There are three different indicators in MACD that provides a signal to technical analysts. They are:
1. MACD and signal line crossover.
When MACD line moves above Signal line a Buy signal is generated. Aggressive traders may jump at this point. This is easy to spot and its occurrence is also quite common but decisions based alone on this indicator may lead to losses. After this signal should be verified by other indicators. If after this indicator if MACD crosses above zero line then its reliability is considered better.
2. MACD moving above zero line. When the MACD line crosses above zero line buy signal is generated. This is equivalent a of 12 day EMA crosses above 26 EMA. Reliability of this is better than MACD and signal line crossover.
3. MACD and price divergence. When price is making higher highs and higher lows and MACD is making lower highs and lower lows, a trend reversal is generated. This is one of the rarest signal spotted of all MACD signals. MACD price divergence is one of the most reliable signals.
1. Exponential Moving averages used by TopStockResearch are 12, 26.
2. Colors which represents MACD are: Blue is for MACD. Red is for signal line. Green for MACD Histogram. Grey for MACD zero line.
A MACD Bullish Divergence occurs when the market movement and the MACD indicator diverge, indicating a potential upward reversal. Divergence of this kind is sometimes seen as an indication that a positive reversal may be approaching and that the current downturn may be losing steam.
The divergence between price and MACD indicates that, while the price is still making new lows, the momentum behind the downtrend is weakening.
Confirm the divergence signal using additional technical indicators or research tools like TopStockResearch, as well as take volume and overall market circumstances into account.
Confirm the divergence signal using additional technical indicators or research tools like TopStockResearch, as well as take volume and overall market circumstances into account.
A MACD Bearish Divergence occurs when the price movement and the MACD indicator diverge, indicating a possible downward reversal. This kind of divergence is sometimes seen as indicating that the current uptrend is losing strength and that a negative reversal is approaching.
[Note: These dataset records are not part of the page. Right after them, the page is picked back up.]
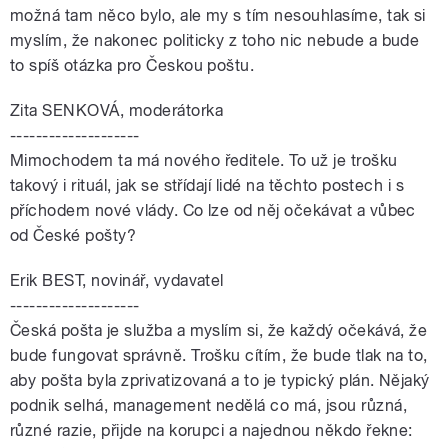
možná tam něco bylo, ale my s tím nesouhlasíme, tak si
myslím, že nakonec politicky z toho nic nebude a bude
to spíš otázka pro Českou poštu.
Zita SENKOVÁ, moderátorka
--------------------
Mimochodem ta má nového ředitele. To už je trošku
takový i rituál, jak se střídají lidé na těchto postech i s
příchodem nové vlády. Co lze od něj očekávat a vůbec
od České pošty?
Erik BEST, novinář, vydavatel
--------------------
Česká pošta je služba a myslím si, že každý očekává, že
bude fungovat správně. Trošku cítím, že bude tlak na to,
aby pošta byla zprivatizovaná a to je typický plán. Nějaký
podnik selhá, management nedělá co má, jsou různá,
různé razie, přijde na korupci a najednou někdo řekne: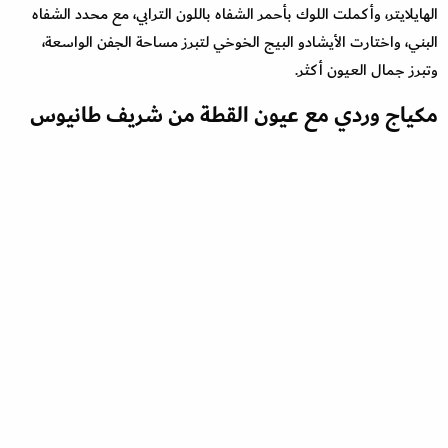
الهايلايتر، وأكملت اللوك بأحمر الشفاه باللون الترابي، مع محدد الشفاه
البني، واختارت الأيشادو البيج الخوخي لتبرز مساحة الجفن الواسعة،
وتبرز جمال العيون أكثر.
مكياج وردي مع عيون القطة من شريف طانيوس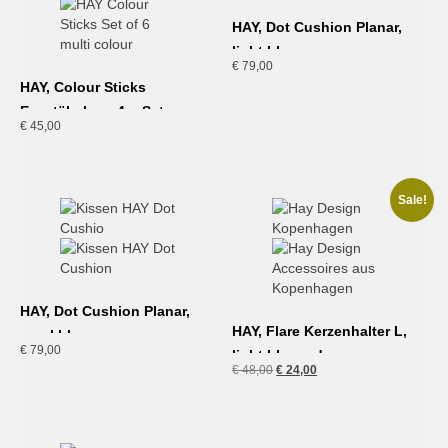
HAY, Dot Cushion Planar,
light blue
€
79,00
HAY, Colour Sticks
Essstäbchen, 4er Set
€
45,00
Sale!
HAY, Dot Cushion Planar,
HAY, Flare Kerzenhalter L,
royal blue
€
79,00
light blue red
Ursprünglicher
Aktueller
€
48,00
€
24,00
Preis
Preis
war:
ist:
€ 48,00
€ 24,00.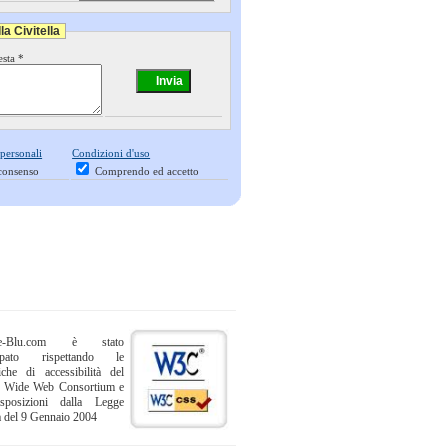
a Civitella
esta *
 personali
Condizioni d'uso
consenso
Comprendo ed accetto
ne-Blu.com è stato
uppato rispettando le
iche di accessibilità del
 Wide Web Consortium e
sposizioni dalla Legge
a del 9 Gennaio 2004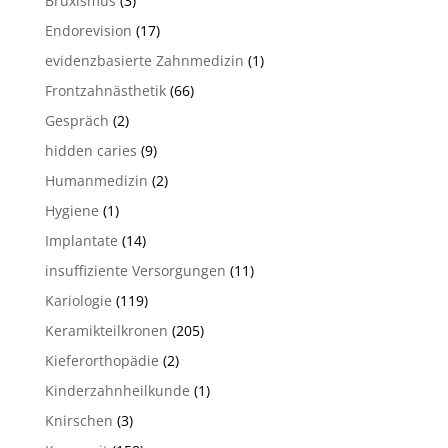
Bruxismus
(3)
Endorevision
(17)
evidenzbasierte Zahnmedizin
(1)
Frontzahnästhetik
(66)
Gespräch
(2)
hidden caries
(9)
Humanmedizin
(2)
Hygiene
(1)
Implantate
(14)
insuffiziente Versorgungen
(11)
Kariologie
(119)
Keramikteilkronen
(205)
Kieferorthopädie
(2)
Kinderzahnheilkunde
(1)
Knirschen
(3)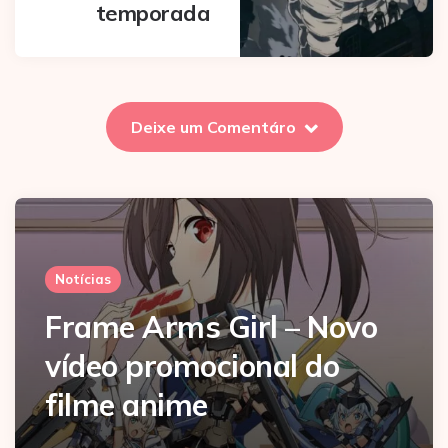
temporada
Deixe um Comentáro
Notícias
Frame Arms Girl – Novo
vídeo promocional do
filme anime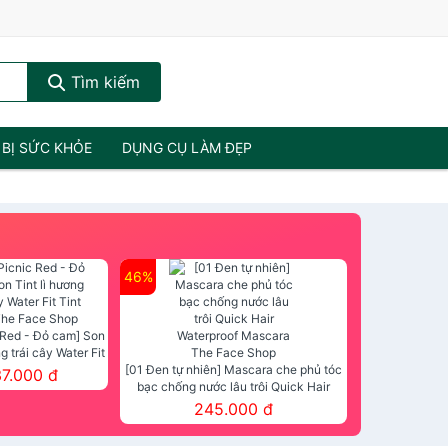
Tìm kiếm
 BỊ SỨC KHỎE
DỤNG CỤ LÀM ĐẸP
46%
 Red - Đỏ cam] Son
ng trái cây Water Fit
mt The Face Shop
[01 Đen tự nhiên] Mascara che phủ tóc
37.000 đ
bạc chống nước lâu trôi Quick Hair
Waterproof Mascara The Face Shop
245.000 đ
The divergence between price and MACD indicates that, while the price is still making new highs, the momentum behind the uptrend is weakening.
It's essential to confirm the divergence signal with other technical indicators or analysis tools and consider factors such as volume and overall market conditions.
Confirm the divergence signal using additional technical indicators or research tools like TopStockResearch, as well as take volume and overall market circumstances into account.